[Stackless-sprint] On greenlets

Christian Tismer tismer at stackless.com
Tue Mar 16 02:36:28 CET 2004


Dear friends,

first of all, I wish to thank you all for this great sprint!!!

I would like to repeat this ASAP, given that I will stand my
current monetary disaster.
But the sprint was very promising, very productive, and was
missing for at least three years. I won't make this mistake
again. :-)

Also, I'm wondering if we should keep the sprint list and
rename it to stackless-dev???

Tomorrow, I will probably purge the 2.3/src trunk and symlink
it to 2.3/sprint, but it will be better for you to check it out,
again, when this is done. I will keep you posted.


Now on the new concept.
-----------------------

Armin has given us a very special, wonderful gift, completely
unexpected. (Well, not really, if you know Armin...)
He implemented greenlets, which are revolutionary better than
what I did so far. He didn't know *how* much better they are.
Sunday night, we were sitting in the Luise and talked more about
it. Armin was not aware of the full power of his implementation,
but we figured out that it can be the answer to all questions,
namely it is like 42**42.

If you want to know more, check out the sprint trunk and read
sprint/Greenlet. There is a copy of my/our hard switching
platform stuff, and a tiny extension module named greenlet.c,
which is able to do hardware switching as an extension module
to standard Python!!!

We had several sessions at the blackboared, and I tried to
explain him how things work.
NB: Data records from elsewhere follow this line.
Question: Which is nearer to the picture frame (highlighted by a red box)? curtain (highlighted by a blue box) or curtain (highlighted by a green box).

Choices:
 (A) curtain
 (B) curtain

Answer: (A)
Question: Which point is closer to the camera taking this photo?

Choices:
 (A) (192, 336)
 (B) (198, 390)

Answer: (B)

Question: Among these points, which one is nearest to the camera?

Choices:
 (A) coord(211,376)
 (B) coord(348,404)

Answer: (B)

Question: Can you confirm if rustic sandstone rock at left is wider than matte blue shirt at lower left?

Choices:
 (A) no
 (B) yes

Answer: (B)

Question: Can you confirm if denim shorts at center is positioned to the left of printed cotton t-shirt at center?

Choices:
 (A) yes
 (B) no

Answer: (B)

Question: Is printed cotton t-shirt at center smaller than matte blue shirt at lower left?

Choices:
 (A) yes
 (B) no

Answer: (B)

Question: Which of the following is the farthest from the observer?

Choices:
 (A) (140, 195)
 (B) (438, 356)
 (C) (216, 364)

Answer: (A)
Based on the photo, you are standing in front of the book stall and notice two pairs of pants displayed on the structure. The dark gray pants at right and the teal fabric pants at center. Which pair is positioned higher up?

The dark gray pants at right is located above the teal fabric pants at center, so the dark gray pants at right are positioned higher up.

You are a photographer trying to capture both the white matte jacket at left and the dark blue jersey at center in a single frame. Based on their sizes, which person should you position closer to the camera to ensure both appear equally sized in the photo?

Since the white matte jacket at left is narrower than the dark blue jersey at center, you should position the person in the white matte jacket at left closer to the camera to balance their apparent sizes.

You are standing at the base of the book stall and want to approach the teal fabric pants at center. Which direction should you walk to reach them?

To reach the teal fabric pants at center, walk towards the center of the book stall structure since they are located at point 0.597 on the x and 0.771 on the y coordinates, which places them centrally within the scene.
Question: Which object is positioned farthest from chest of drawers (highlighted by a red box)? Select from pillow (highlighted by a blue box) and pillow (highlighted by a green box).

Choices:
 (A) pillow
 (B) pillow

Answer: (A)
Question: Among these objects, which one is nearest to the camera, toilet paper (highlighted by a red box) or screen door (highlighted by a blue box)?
It was especially hard to explain
why this initial_stub needs to be recreated on every "entry"
to Stackless, it must be a versioned resource, since its history
is changing all the time, when Stackless is entered from different
contexts.
It took him quite some time to understand. We then discussed
the implementation more, and I explained how I make sure that
all stack slices start on the same top address, and that it
is probably possible to go without this restriction, but that
my brain was not able to figure out the consequences, and it
seemed to be an optimum between simplicity and efficiency,
anyway.
For the rest of the time, I didn't hear so much from Armin,
but some more questions. I appreciated that he was going to
swallow all that hackish code to get an understanding.

On Sunday evening, he presented me something that changed
my life, completely...

Now really on the new concept.
------------------------------

What Armin did, is most remarkable. He removed the need to have
a common stack base. Instead, he finally found the right model
to describe stacks, how they behave and what they are.
The breakthrough is to declare that a stack consists of two
pieces: One upper part that is really living on the real stack,
to some limit, or for the "main" greenlet upto infinity.
And there is one lower part which is saved in heap memory.
The latter may or may not exist, this is dependant of when
other greenlets are created.

For further reference, please read and try to understand his
implementation. Please don't feel bad if you find it hard to
understand. This *is* hard, and I don't believe that there
exist so many implementations of this elegance and consequence.

There are some crucial, new ideas, and how far the consequences
reach, rushed like a ball lightning though my brains.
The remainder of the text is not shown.